This system seems pretty weird to me. I was wondering, can that clash with a "no...

xg15 · on March 17, 2024

IDNs and Punycode were basically bolted-on extensions to DNS that were added after DNS was already widely deployed. Because there was no "proper" extension mechanism available, it was a design requirement that they can be implemented "on top" of the standard DNS without having to change any of the underlying components. So I think most of the DNS infrastructure can be (and is) still completely unaware that IDNs and Punycode exists.

Actually, I wonder what happens if you take a "normal" (i.e. non-IDN, ascii-only) domain and encode it as Punycode. Should the encoded and non-encoded domains be considered identical or separate? (for purposes of DNS resolutions, origin separation, etc)

Identical would be more intuitive and would match the behavior of domain names with non-ascii characters - on the other hand, this would require reworking of ALL non-punycode-aware DNS software, which I'm doubtful is possible.

So this seems like a tricky thing to get right.

Doxin · on March 18, 2024

Python has idna-encoding built in these days, so I figured I'd do a quick check to see what happens:

    >>> "foo".encode("idna")
    b'foo'
    >>> "fooé".encode("idna")
    b'xn--foo-dma'

So indeed a punycode'd ascii domain would remain unchanges by the looks of it.
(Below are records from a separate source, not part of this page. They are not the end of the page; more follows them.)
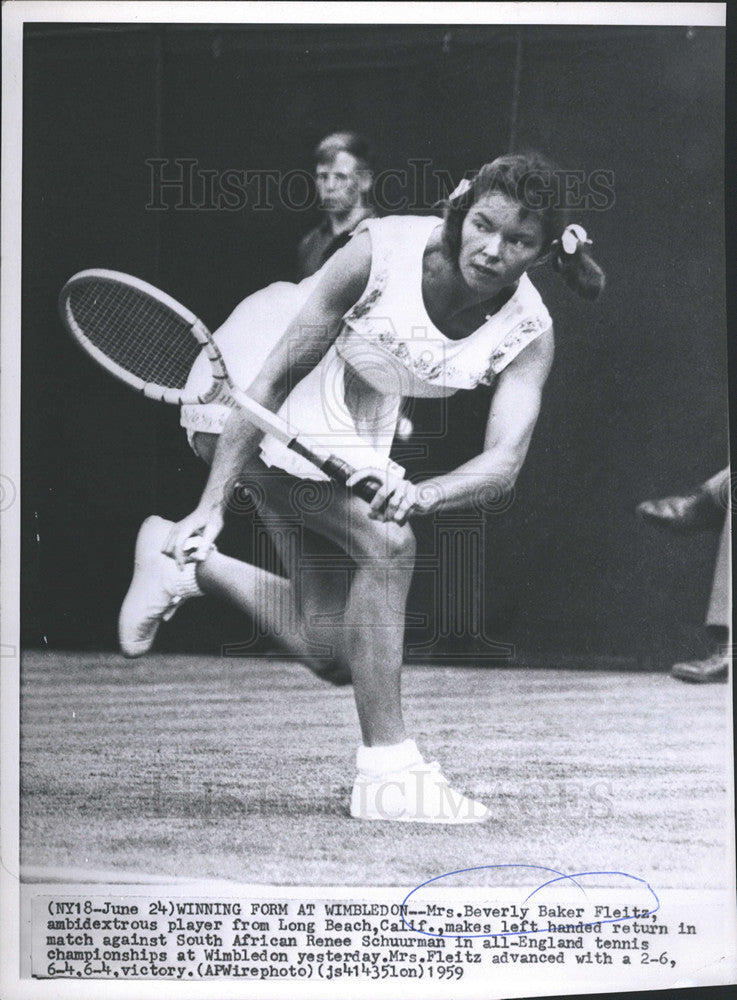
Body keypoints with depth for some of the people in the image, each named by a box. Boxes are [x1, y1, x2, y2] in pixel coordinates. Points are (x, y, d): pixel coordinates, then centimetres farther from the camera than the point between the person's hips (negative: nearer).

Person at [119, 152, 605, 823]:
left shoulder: (530, 333, -17)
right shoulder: (383, 250, -29)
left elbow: (505, 458, -27)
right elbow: (275, 378, -26)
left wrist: (419, 495, -48)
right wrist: (213, 503, -28)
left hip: (354, 435, 6)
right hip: (247, 389, -6)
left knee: (329, 645, 3)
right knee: (387, 543, -27)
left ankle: (183, 563, 25)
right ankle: (387, 770, -20)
There's also the "punycode" encoding available, but that does something subtly different that's not quite how domains get encoded:

    >>> "foo".encode("punycode")
    b'foo-'
    >>> "fooé".encode("punycode")
    b'foo-dma'

ttepasse · on March 19, 2024

According to the current Python documentation the 'idna' encoding in Python only does IDNA 2003, not IDNA 2008:

https://docs.python.org/3.12/library/codecs.html#module-enco...
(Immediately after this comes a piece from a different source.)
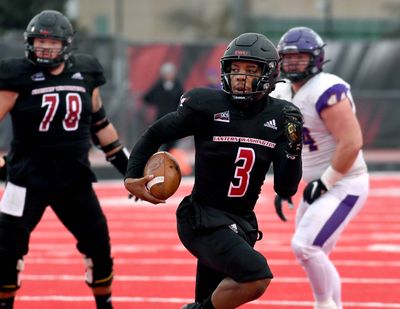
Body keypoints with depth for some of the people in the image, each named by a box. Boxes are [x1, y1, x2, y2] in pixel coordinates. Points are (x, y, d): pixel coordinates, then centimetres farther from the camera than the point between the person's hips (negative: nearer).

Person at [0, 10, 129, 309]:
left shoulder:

The recommend the 3rd party 'idna' module for this:

https://pypi.org/project/idna/

IDNA 2003 is a particular annoyance of mine: The IDNA 2003 algorithm didn't encode the german 'ß' character, or rather 'wrongly', through overeager use of Unicode normalisation in the nameprep part. Then the browser makers for a long time stood still and didn't upgrade to IDNA 2008, which fixed that bug among other things. The WhatWG in its self-appointed role as stenograph of the browser cartel didn't change its weird URL spec. But that seems to have changed in recent years. Of course the original sin of IDNA was making it client-side. :/

lathiat · on March 17, 2024

I mean, yeah, but the odds of someone using "xn--" on the start of a domain are pretty small. The double dash is pretty uncommon.